"Sempre me agradaram as coisinhas do chão, as coisas pertencidas de abandono. É um olhar para o menor, para o insignificante que eu me criei tendo. Ainda não aprendi por que herdei esse olhar para baixo. Sempre imagino que venha de ancestralidades machucadas."
Manoel de Barros, autor dos versos que recortei e colei acima, foi quem me explicou esta minha série de fotos. Ela começou a ser feita em 1996 mas só ganhou título e edição final em 1999, quando li, impactadíssima, seu livro Retrato do artista quando coisa.
Já no título Manoel esclareceu que todas essas fotos eram autorretratos, não apenas as que mostram meus pés, mãos ou sombra, mas também, e talvez principalmente, as que fazem o olhar bater contra paredes, portas e janelas fechadas, contra superfícies danificadas e coisas maltratadas pelo tempo.
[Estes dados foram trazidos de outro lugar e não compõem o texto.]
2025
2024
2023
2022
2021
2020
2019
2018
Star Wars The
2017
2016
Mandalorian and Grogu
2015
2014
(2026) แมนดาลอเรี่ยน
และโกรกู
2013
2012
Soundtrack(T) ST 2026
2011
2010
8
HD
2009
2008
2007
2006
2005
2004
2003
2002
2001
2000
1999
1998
Na época eu estava lidando com dois processos de luto; a ideia de morte está bastante presente nas imagens. Mas através dessas fotos eu lidava com isso de um jeito particular, um jeito de procurar nas imagens uma brecha para as "ancestralidades machucadas" sobre as quais eu tinha pouca informação.
De certa forma este trabalho foi feito sob duas perspectivas, de uma criança que acredita que pode voltar no tempo e de um adulto que retrata essa impossibilidade com metáforas: superfícies planas ou fechadas, que insinuam brechas mas não oferecem um caminho para acessar suas outras camadas.